Huffman codes provide two benefits:

1. they are space efficient given some corpus

2. they are prefix codes

Given some set of documents for instance, encoding those documents as Huffman codes is the most space efficient way of encoding them, thus saving space. This however only applies to that set of documents as the codes you end up are dependent on the probability of the tokens/symbols in the original set of documents. The statistics are important because the symbols with the highest probability (frequency) are given the shortest codes. Thus the symbols most likely to be in your data use the least amount of bits in the encoding, making the coding efficient.

The prefix code part is useful because it means that no code is the prefix of another. In morse code for instance A = dot dash and J = dot dash dash dash, how do you know where to break reading the code. This increases the inefficiency of transmitting data using morse as you need a special symbol (pause) to signify the end of transmission of one code. Compare that to Huffman codes where each code is unique, as soon as you discover the encoding for a symbol in the input, you know that that is the transmitted symbol because it is guaranteed not to be the prefix of some other symbol.

Answer 5

It's the dual effect of having the most frequent characters using the shortest bit sequences that gives you the savings.

For a concrete example, let's say you have a piece of text that consists of 1024 e characters and 1024 of all other characters combined.

With 8 bits for code, that's a full 2048 bytes used in uncompressed form.

Now let's say we represent e as a single 1-bit and every other letter as a 0-bit followed by its original 8 bits (a very primitive form of Huffman).

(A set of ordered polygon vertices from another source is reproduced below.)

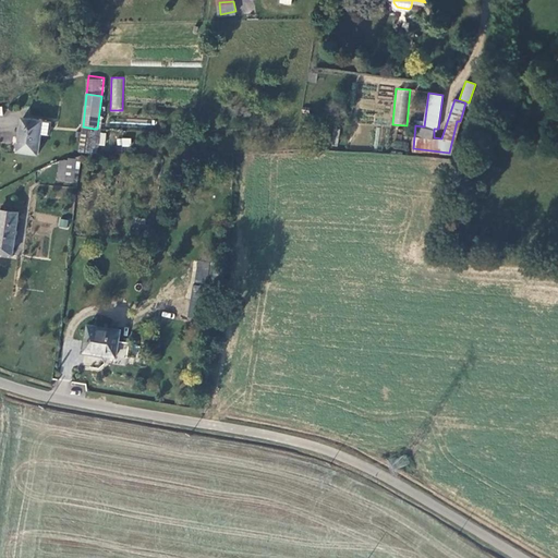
[(51,121),(22,118),(17,150),(38,154),(41,134),(49,135),(51,121)]
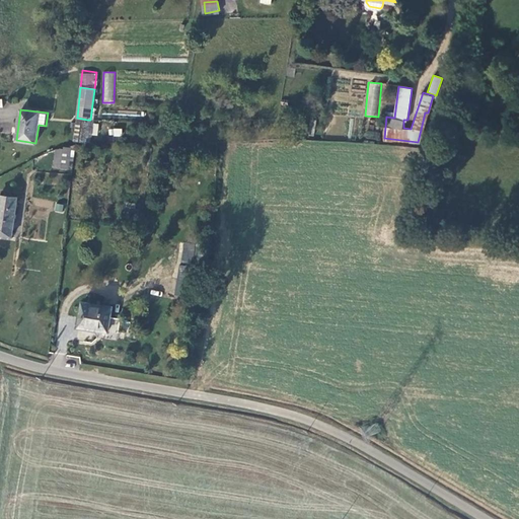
[(87,120),(77,118),(74,141),(85,142),(87,120)]
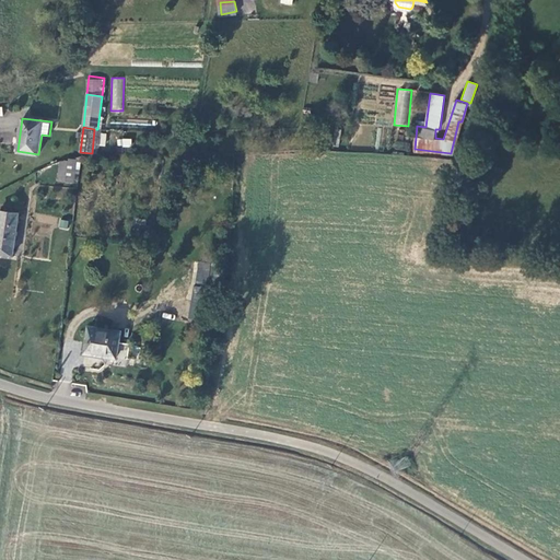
[(78,163),(61,161),(58,179),(74,182),(78,163)]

You can see that half the characters have been expanded from 8 bits to 9, giving 9216 bits, or 1152 bytes. However, the e characters have been reduced from 8 bits to 1, meaning they take up 1024 bits, or 128 bytes.

The total bytes used is therefore 1152 + 128, or 1280 bytes, representing a compression ratio of 62.5%.

You can use a fixed encoding scheme based on the likely frequencies of characters (such as English text), or you can use adaptive Huffman encoding which changes the encoding scheme as characters are processed and frequencies are adjusted. While the former may be okay for input which has high probability of matching frequencies, the latter can adapt to any input.

Answer 6

Statistic table can't be wrong, because in general Huffman algorithm, analyze hole text at the beginning, and builds frequent-statistics of the given text, while Morse has a static symbol -code map.

Huffman algorithm uses the advantage of a given text. As an example, if E is most frequent letter in English in general, that doesn't mean that E is most frequent in a given text for a given author.

Another advantage of Huffman algorithm is that you can use it for any alphabet starting from [0, 1] finished Chinese hieroglyphs, while Morse is defined only for English letters

Answer 7

1. So in Morse code, "E" can be represented by a single dot, because it is the most frequent letter. But why? Why is it a dot because of its frequency?
   "E" can be encoded to any unique code for a specific code dictionary, so it can be "0", we choose it to be short to save memory, so the average bytes used after encode is minimized.

2. Why is the probability / statistics of the chars so important to Huffman coding? What happens if the statistics table is wrong?
   why do we encode? save space right?　Space used after encode is freq(wordi)*Length(wordi), it is what we should try to minimize, so we choose to assign words with high prob short code greedly to save space.
   If the statistics table is wrong, then the encoding is not the best way to save space.